*Dataset records*

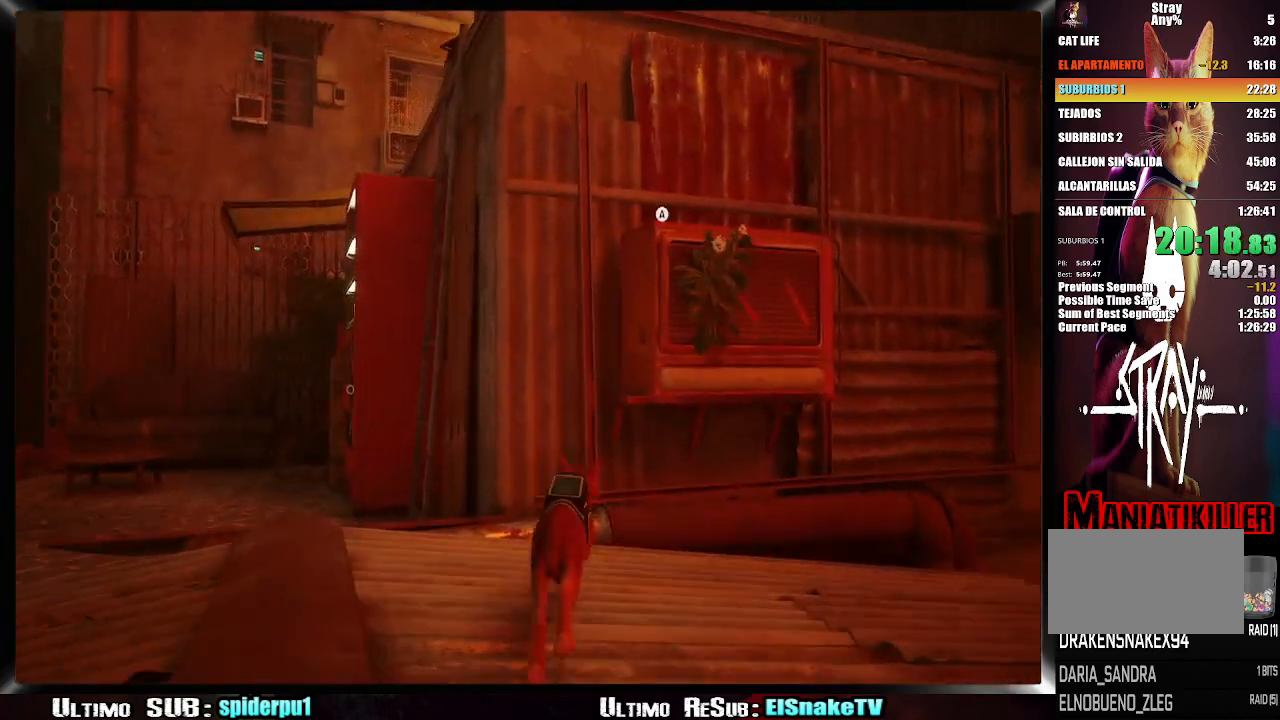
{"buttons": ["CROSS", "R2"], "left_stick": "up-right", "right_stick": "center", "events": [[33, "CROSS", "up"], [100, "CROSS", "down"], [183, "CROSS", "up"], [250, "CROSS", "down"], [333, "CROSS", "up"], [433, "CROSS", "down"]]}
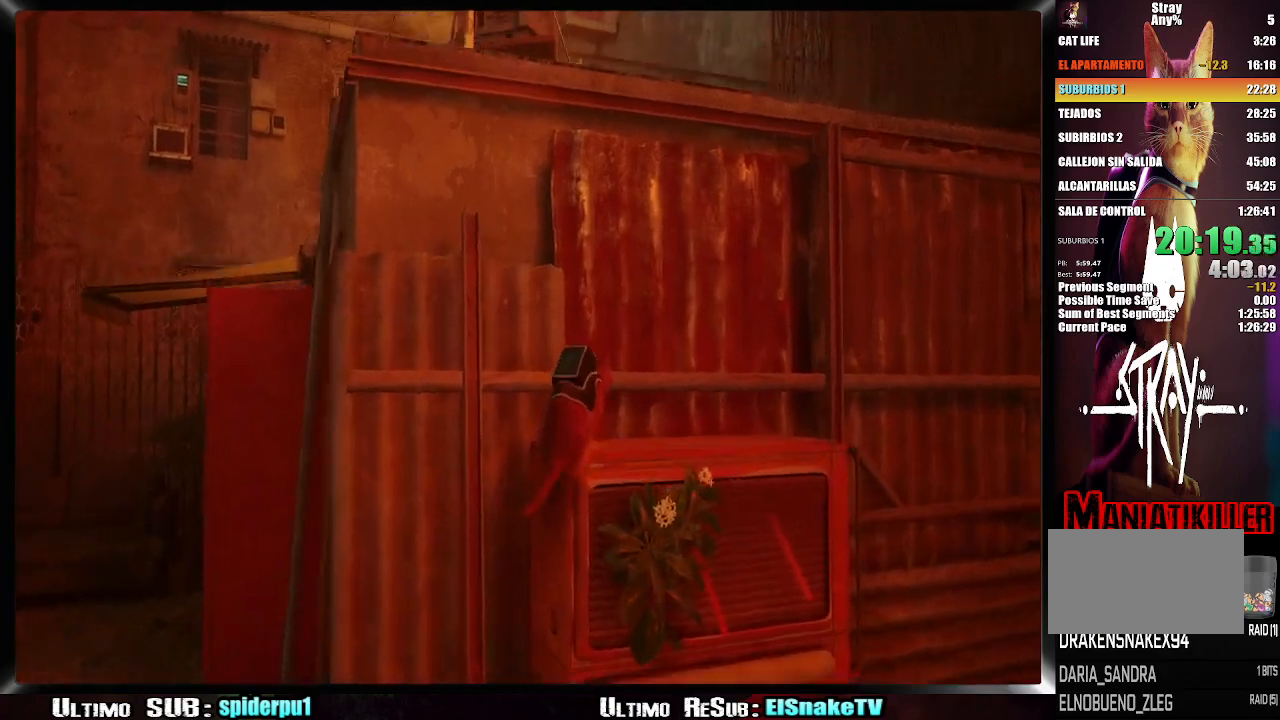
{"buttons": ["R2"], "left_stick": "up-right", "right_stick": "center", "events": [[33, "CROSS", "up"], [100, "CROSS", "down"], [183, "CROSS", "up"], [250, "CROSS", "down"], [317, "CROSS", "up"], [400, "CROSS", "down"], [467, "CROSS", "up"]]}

...

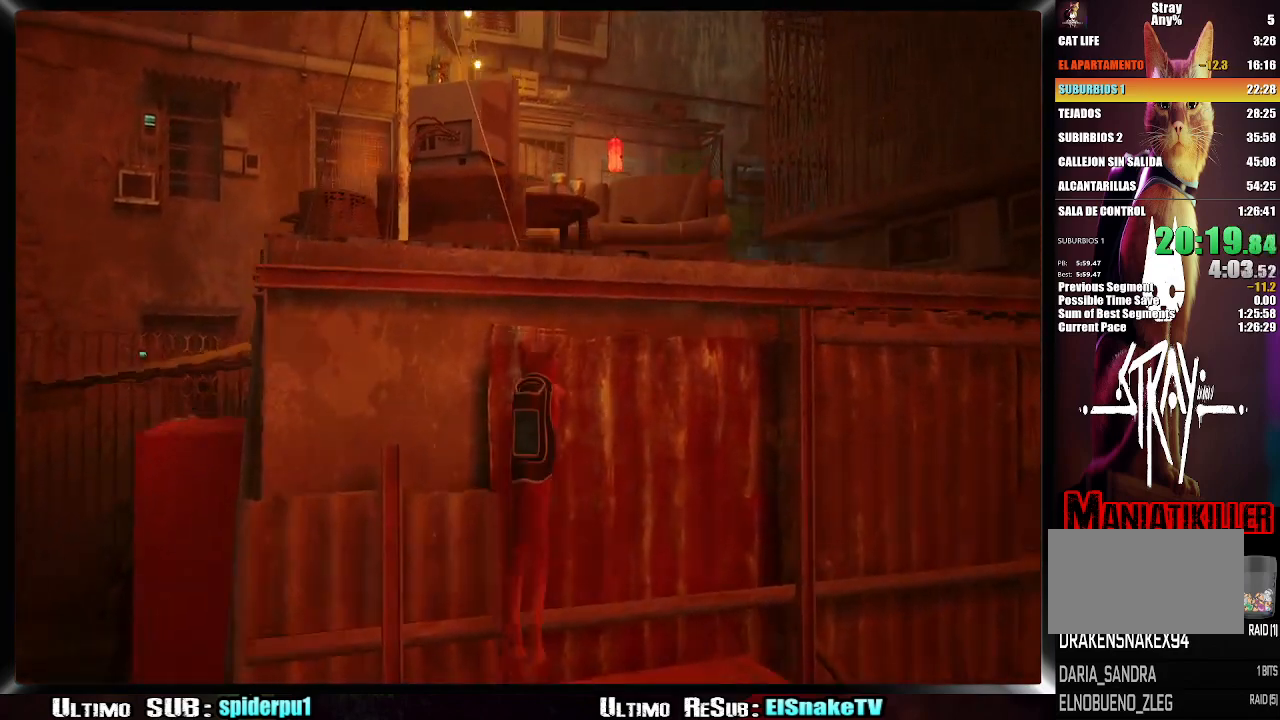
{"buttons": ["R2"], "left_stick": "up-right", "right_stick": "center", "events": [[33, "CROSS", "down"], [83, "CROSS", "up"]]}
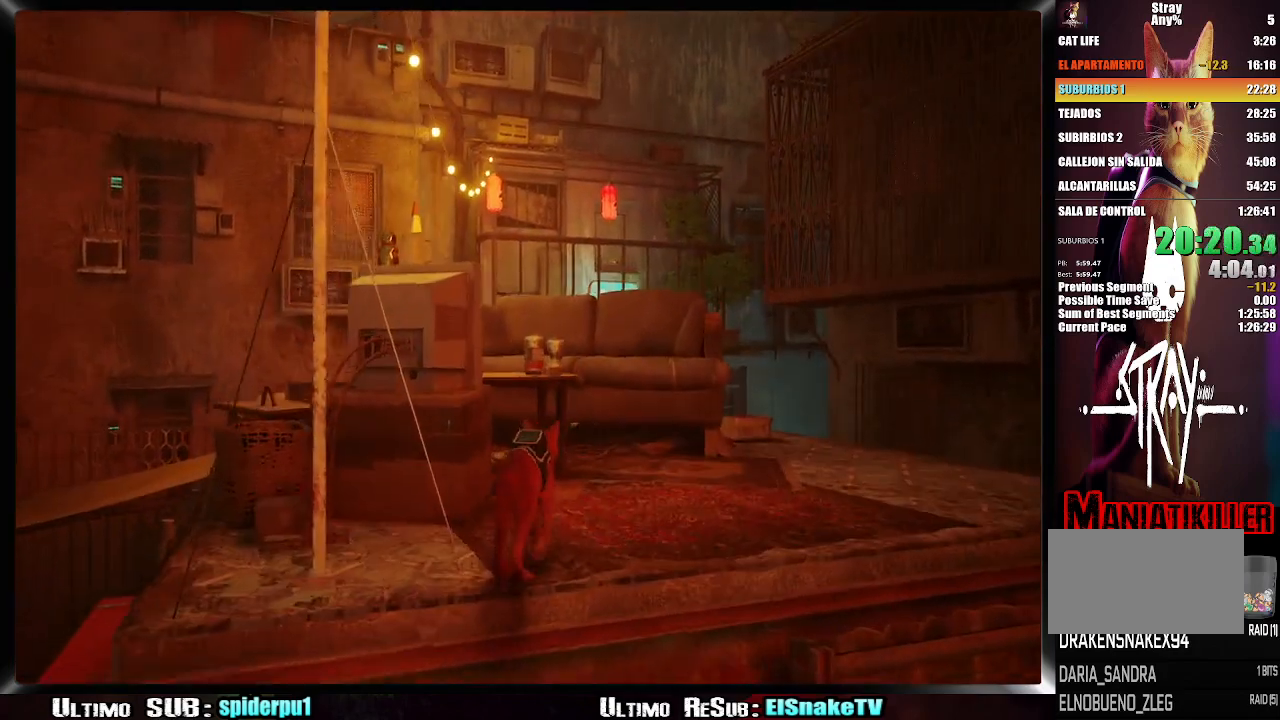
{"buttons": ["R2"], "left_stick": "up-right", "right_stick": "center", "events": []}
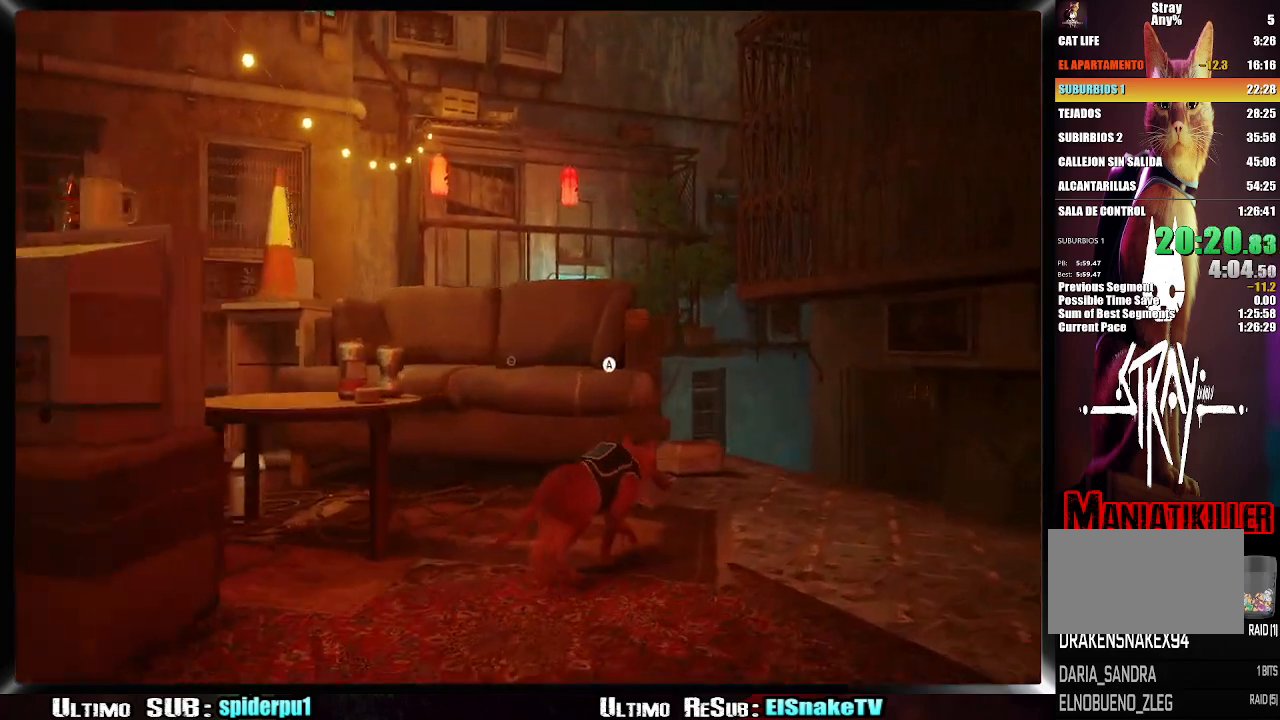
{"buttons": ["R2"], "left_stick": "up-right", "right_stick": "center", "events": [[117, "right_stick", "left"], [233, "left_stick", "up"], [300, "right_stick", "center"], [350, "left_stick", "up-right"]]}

---

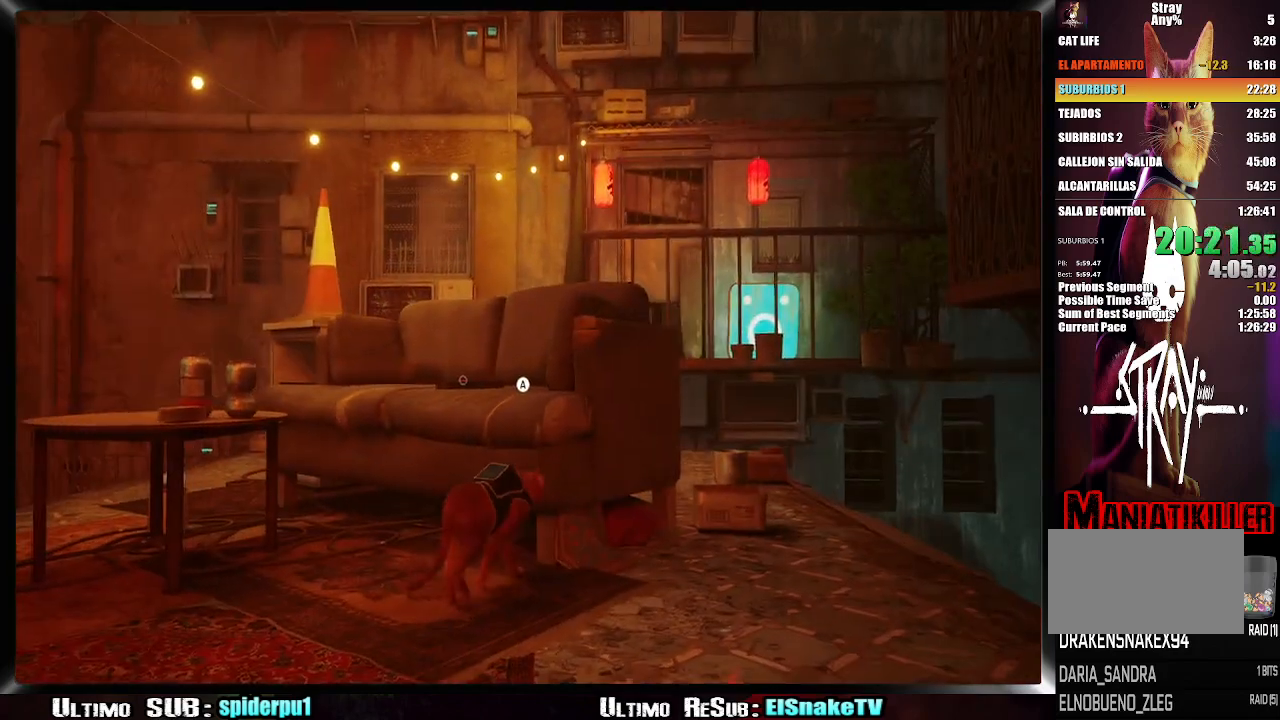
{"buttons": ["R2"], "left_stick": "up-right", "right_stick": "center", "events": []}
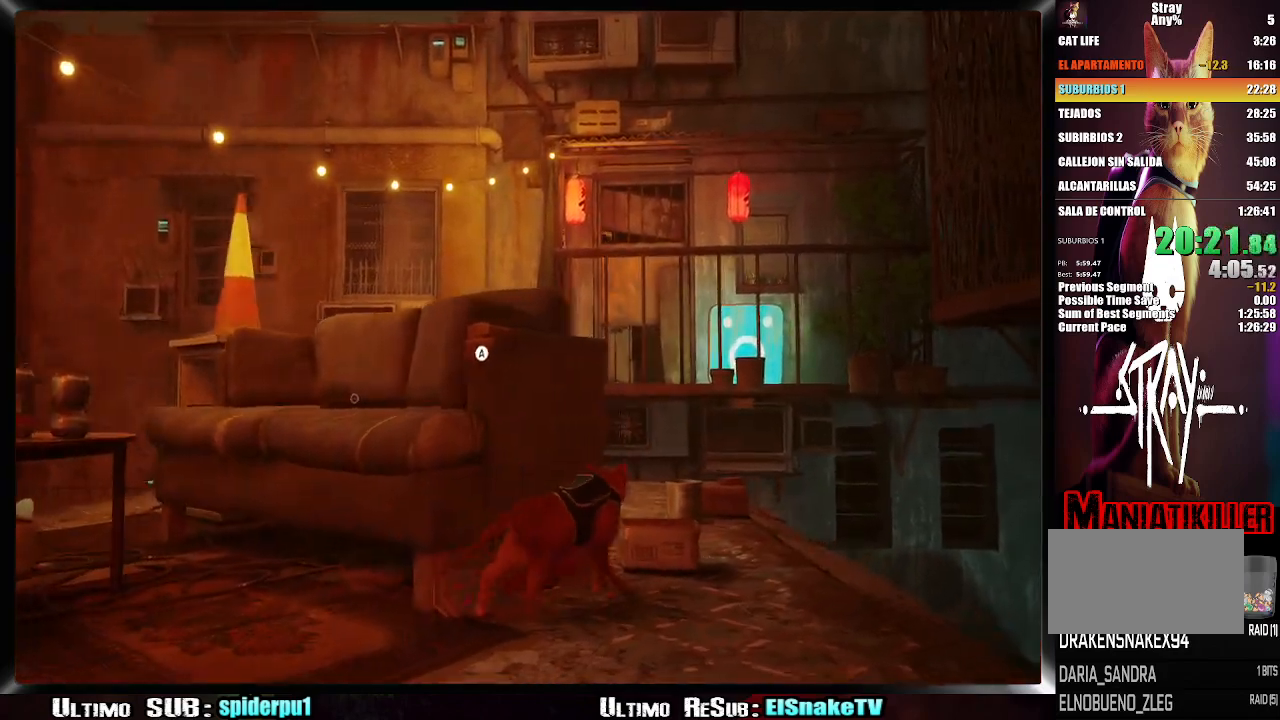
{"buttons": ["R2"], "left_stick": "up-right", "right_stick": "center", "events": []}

*How to complete this task*
Scan the data above. Return every line with "down" in it.

*Answer to the exercise*
{"buttons": ["CROSS", "R2"], "left_stick": "up-right", "right_stick": "center", "events": [[33, "CROSS", "up"], [100, "CROSS", "down"], [183, "CROSS", "up"], [250, "CROSS", "down"], [333, "CROSS", "up"], [433, "CROSS", "down"]]}
{"buttons": ["R2"], "left_stick": "up-right", "right_stick": "center", "events": [[33, "CROSS", "up"], [100, "CROSS", "down"], [183, "CROSS", "up"], [250, "CROSS", "down"], [317, "CROSS", "up"], [400, "CROSS", "down"], [467, "CROSS", "up"]]}
{"buttons": ["R2"], "left_stick": "up-right", "right_stick": "center", "events": [[33, "CROSS", "down"], [83, "CROSS", "up"]]}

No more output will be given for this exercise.